How this all happened still remains a matter of conjecture today. But the story goes like this – some two or three years before the sub-prime crisis ripped through the US, financial speculators like GS had long since pulled out of the market, and since they were sloshing in cash – they were looking to park their money in a place that could allow them to grow like one of Jack the Bean stalks. So they started to buy massive amounts of derivatives based on food: they reckoned that food prices would stay relatively stable while real estate melted away.
But what GS inadvertently did, when they parked all that hot money in one of the world’s most primitive stock exchange – the global food market – was it set into motion a terrible chain reaction. As the price of real estate and shares began to free fall in both the EU and US. Speculators throughout the world began to put their money in the food market as well – which meant the price for food rose beyond the means of many. Hoarding started. Starvation was at pandemic levels. The global supply chain of food got really nutty – nutmeg for example went into a substitute for cocoa as Sumatran beans by that time had rose nearly 800% – and relatively unknown share crops that had been staples in some region of central Africa, like corn was bought up to tbe turned into bio fuel price – in a nutshell now the global food market was being set by traders sitting infront of some terminal in some skyscraper, thousands of miles away, rather than by farmers and local food merchants – and at the head of this narcomaniacal system was one evil organization called Goldman Sachs.
Darkness 2010
“In the digital age you cannot lie to anyone. It is impossible. Politicians and businessmen like to believe the public has a short memory. That may be true in the age of newspapers, radio and magazines – where people read very much with a presentist attitude – they never look back. But in the electronic age – there are links – and once you press on these portals, it opens up a door to the past – you can wander in this space – read even the comments of the people to sense what they may have once thought or felt about their objects of interest.
So these days, if you say people have short memories – you are in my opinion a man who has simply scaled the new battlefield wrongly. In truth, the internet has a memory as reliable as an elephant – so you must be very careful – things will come around. Trust me, they will come full circle whether you like it or not – as in life there will always be certain things that will hold out the promise of equality, the first is receeding hairlines and the other is the reaper will come for all men; and then we all know, the truth will always find a way to get out and sing like a bird…those who do not know this are not wise…not wise at all.
They are like the mad sultan – Herodutus once wrote about…you know…the one who marched against the evil wind, the Africans call the Harmadan – so crazy was he, he even faced off with the red wind with war elephants and archers attired in full battle armor.

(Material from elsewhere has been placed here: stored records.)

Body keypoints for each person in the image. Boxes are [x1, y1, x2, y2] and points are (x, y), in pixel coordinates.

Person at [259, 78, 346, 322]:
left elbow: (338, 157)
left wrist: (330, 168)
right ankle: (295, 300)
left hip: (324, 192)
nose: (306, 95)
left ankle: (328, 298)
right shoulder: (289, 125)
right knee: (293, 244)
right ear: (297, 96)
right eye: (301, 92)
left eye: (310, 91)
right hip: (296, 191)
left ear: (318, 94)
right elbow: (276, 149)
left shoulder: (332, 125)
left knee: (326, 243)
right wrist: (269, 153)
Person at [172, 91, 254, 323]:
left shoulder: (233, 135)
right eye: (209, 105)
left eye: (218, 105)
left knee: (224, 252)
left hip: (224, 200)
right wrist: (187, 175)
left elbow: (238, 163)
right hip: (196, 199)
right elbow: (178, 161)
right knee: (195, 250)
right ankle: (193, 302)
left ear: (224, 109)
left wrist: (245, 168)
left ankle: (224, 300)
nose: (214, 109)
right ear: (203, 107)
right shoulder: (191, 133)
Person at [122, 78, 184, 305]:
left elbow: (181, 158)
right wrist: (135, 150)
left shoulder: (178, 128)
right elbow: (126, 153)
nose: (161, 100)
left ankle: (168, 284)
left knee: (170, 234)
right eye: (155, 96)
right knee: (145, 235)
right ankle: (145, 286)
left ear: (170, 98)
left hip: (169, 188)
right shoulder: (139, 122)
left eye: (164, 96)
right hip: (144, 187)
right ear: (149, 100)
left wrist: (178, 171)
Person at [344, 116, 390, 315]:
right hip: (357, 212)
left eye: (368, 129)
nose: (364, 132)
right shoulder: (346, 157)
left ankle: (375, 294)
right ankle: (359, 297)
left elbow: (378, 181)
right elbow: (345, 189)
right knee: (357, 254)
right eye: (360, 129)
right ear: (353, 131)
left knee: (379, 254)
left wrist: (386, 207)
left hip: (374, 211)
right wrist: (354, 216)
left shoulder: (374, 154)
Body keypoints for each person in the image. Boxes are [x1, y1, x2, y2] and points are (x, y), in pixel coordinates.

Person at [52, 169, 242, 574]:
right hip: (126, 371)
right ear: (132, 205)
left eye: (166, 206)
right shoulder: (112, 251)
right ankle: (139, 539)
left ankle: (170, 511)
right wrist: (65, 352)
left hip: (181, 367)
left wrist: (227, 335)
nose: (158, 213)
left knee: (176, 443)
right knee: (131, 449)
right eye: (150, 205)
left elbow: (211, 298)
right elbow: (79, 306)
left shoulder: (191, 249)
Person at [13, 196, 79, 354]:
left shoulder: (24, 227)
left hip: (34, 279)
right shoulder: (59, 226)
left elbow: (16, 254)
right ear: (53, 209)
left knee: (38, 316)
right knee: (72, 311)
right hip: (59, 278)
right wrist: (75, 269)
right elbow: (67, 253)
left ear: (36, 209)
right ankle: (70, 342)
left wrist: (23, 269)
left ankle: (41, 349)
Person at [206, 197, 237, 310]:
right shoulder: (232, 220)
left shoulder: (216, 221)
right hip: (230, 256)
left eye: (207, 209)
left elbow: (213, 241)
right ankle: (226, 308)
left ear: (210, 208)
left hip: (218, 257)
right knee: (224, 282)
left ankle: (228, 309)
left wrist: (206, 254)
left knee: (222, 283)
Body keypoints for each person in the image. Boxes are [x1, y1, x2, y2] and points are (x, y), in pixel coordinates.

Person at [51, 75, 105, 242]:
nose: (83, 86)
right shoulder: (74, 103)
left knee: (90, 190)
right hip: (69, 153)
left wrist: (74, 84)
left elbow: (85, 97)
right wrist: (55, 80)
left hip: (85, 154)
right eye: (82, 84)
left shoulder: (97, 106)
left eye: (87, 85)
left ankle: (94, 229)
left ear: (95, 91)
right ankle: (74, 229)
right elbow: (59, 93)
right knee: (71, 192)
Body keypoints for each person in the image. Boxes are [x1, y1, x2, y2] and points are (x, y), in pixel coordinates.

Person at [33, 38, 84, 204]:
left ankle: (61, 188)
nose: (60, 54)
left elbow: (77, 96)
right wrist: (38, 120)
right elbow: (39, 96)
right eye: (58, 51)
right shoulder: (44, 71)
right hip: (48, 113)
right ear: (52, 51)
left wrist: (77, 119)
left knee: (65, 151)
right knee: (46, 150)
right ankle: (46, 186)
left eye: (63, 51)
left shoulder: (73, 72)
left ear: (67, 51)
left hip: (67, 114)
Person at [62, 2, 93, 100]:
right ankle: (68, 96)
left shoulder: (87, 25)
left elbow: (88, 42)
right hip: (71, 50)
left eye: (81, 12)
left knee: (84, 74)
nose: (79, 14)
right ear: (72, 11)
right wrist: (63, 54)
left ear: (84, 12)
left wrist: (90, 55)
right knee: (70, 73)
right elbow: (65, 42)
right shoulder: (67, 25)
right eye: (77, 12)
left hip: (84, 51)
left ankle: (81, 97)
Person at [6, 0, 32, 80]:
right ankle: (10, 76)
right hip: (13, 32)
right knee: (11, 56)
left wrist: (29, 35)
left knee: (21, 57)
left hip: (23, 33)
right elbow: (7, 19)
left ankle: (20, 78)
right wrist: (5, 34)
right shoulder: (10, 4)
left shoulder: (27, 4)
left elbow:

So it is the same here with those who think they are the sole purveyors of the truth and though they may be able to shut this down, close this up and twist that fellows arm etc…. to get their way; they are just fools – they are just buying time…..as at some point the truth will come in like a thief in the night and slit all their throats like assasins…..and no body will hear them scream in the night…not a soul.
So the moral of the story is make sure you are on the side of the truth my friends.”
Darkness 201o – recent conversation in Berlin to the IMG & The Totenkopft Gamers Internationale- captured by an auto-bot crawler.